* _INSTRUCCIÓN DADA_
Convierte todo el material en un CSV de dos columnas, etiqueta y valor, con una fila por cada dato: en etiqueta el texto de lo que se pide y en valor su respuesta, cada uno en un solo campo entre comillas y con los saltos de línea cambiados por espacios.

* _DATOS EXTRAÍDOS_
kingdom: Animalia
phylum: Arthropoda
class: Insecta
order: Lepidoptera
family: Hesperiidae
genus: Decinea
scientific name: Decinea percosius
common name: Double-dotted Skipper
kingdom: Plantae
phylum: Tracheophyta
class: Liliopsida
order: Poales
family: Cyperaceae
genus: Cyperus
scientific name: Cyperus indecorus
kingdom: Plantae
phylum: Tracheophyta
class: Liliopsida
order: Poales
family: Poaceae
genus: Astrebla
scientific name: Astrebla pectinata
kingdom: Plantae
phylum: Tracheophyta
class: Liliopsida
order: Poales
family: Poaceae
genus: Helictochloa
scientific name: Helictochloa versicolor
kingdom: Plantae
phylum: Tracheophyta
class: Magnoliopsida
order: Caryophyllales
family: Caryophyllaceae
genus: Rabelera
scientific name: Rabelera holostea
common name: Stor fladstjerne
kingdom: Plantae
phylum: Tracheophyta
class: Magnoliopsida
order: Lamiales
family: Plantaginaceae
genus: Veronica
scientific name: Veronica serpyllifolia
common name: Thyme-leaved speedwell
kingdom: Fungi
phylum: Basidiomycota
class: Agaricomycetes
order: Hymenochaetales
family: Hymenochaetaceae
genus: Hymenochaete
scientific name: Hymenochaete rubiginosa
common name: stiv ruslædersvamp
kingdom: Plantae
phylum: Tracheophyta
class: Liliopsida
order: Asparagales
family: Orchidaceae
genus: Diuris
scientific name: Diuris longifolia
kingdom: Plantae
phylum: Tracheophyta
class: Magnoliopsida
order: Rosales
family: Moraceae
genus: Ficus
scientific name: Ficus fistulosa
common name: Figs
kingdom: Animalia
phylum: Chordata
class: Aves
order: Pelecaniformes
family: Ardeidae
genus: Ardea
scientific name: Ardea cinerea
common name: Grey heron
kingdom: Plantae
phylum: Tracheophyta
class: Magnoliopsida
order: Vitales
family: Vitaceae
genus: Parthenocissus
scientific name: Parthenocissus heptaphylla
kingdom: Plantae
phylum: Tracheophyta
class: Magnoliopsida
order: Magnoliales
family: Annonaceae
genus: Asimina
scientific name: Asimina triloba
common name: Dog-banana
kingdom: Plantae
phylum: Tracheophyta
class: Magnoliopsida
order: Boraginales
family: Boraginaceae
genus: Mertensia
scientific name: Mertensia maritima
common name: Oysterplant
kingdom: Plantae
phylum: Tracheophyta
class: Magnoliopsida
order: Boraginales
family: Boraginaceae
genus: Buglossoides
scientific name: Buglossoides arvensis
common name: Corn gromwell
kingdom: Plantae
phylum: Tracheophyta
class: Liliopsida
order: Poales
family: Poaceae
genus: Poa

* _EL RESULTADO_
etiqueta,valor
"kingdom:","Animalia"
"phylum:","Arthropoda"
"class:","Insecta"
"order:","Lepidoptera"
"family:","Hesperiidae"
"genus:","Decinea"
"scientific name:","Decinea percosius"
"common name:","Double-dotted Skipper"
"kingdom:","Plantae"
"phylum:","Tracheophyta"
"class:","Liliopsida"
"order:","Poales"
"family:","Cyperaceae"
"genus:","Cyperus"
"scientific name:","Cyperus indecorus"
"kingdom:","Plantae"
"phylum:","Tracheophyta"
"class:","Liliopsida"
"order:","Poales"
"family:","Poaceae"
"genus:","Astrebla"
"scientific name:","Astrebla pectinata"
"kingdom:","Plantae"
"phylum:","Tracheophyta"
"class:","Liliopsida"
"order:","Poales"
"family:","Poaceae"
"genus:","Helictochloa"
"scientific name:","Helictochloa versicolor"
"kingdom:","Plantae"
"phylum:","Tracheophyta"
"class:","Magnoliopsida"
"order:","Caryophyllales"
"family:","Caryophyllaceae"
"genus:","Rabelera"
"scientific name:","Rabelera holostea"
"common name:","Stor fladstjerne"
"kingdom:","Plantae"
"phylum:","Tracheophyta"
"class:","Magnoliopsida"
"order:","Lamiales"
"family:","Plantaginaceae"
"genus:","Veronica"
"scientific name:","Veronica serpyllifolia"
"common name:","Thyme-leaved speedwell"
"kingdom:","Fungi"
"phylum:","Basidiomycota"
"class:","Agaricomycetes"
"order:","Hymenochaetales"
"family:","Hymenochaetaceae"
"genus:","Hymenochaete"
"scientific name:","Hymenochaete rubiginosa"
"common name:","stiv ruslædersvamp"
"kingdom:","Plantae"
"phylum:","Tracheophyta"
"class:","Liliopsida"
"order:","Asparagales"
"family:","Orchidaceae"
"genus:","Diuris"
"scientific name:","Diuris longifolia"
"kingdom:","Plantae"
"phylum:","Tracheophyta"
"class:","Magnoliopsida"
"order:","Rosales"
"family:","Moraceae"
"genus:","Ficus"
"scientific name:","Ficus fistulosa"
"common name:","Figs"
"kingdom:","Animalia"
"phylum:","Chordata"
"class:","Aves"
"order:","Pelecaniformes"
"family:","Ardeidae"
"genus:","Ardea"
"scientific name:","Ardea cinerea"
"common name:","Grey heron"
"kingdom:","Plantae"
"phylum:","Tracheophyta"
"class:","Magnoliopsida"
"order:","Vitales"
"family:","Vitaceae"
"genus:","Parthenocissus"
"scientific name:","Parthenocissus heptaphylla"
"kingdom:","Plantae"
"phylum:","Tracheophyta"
"class:","Magnoliopsida"
"order:","Magnoliales"
"family:","Annonaceae"
"genus:","Asimina"
"scientific name:","Asimina triloba"
"common name:","Dog-banana"
"kingdom:","Plantae"
"phylum:","Tracheophyta"
"class:","Magnoliopsida"
"order:","Boraginales"
"family:","Boraginaceae"
"genus:","Mertensia"
"scientific name:","Mertensia maritima"
"common name:","Oysterplant"
"kingdom:","Plantae"
"phylum:","Tracheophyta"
"class:","Magnoliopsida"
"order:","Boraginales"
"family:","Boraginaceae"
"genus:","Buglossoides"
"scientific name:","Buglossoides arvensis"
"common name:","Corn gromwell"
"kingdom:","Plantae"
"phylum:","Tracheophyta"
"class:","Liliopsida"
"order:","Poales"
"family:","Poaceae"
"genus:","Poa"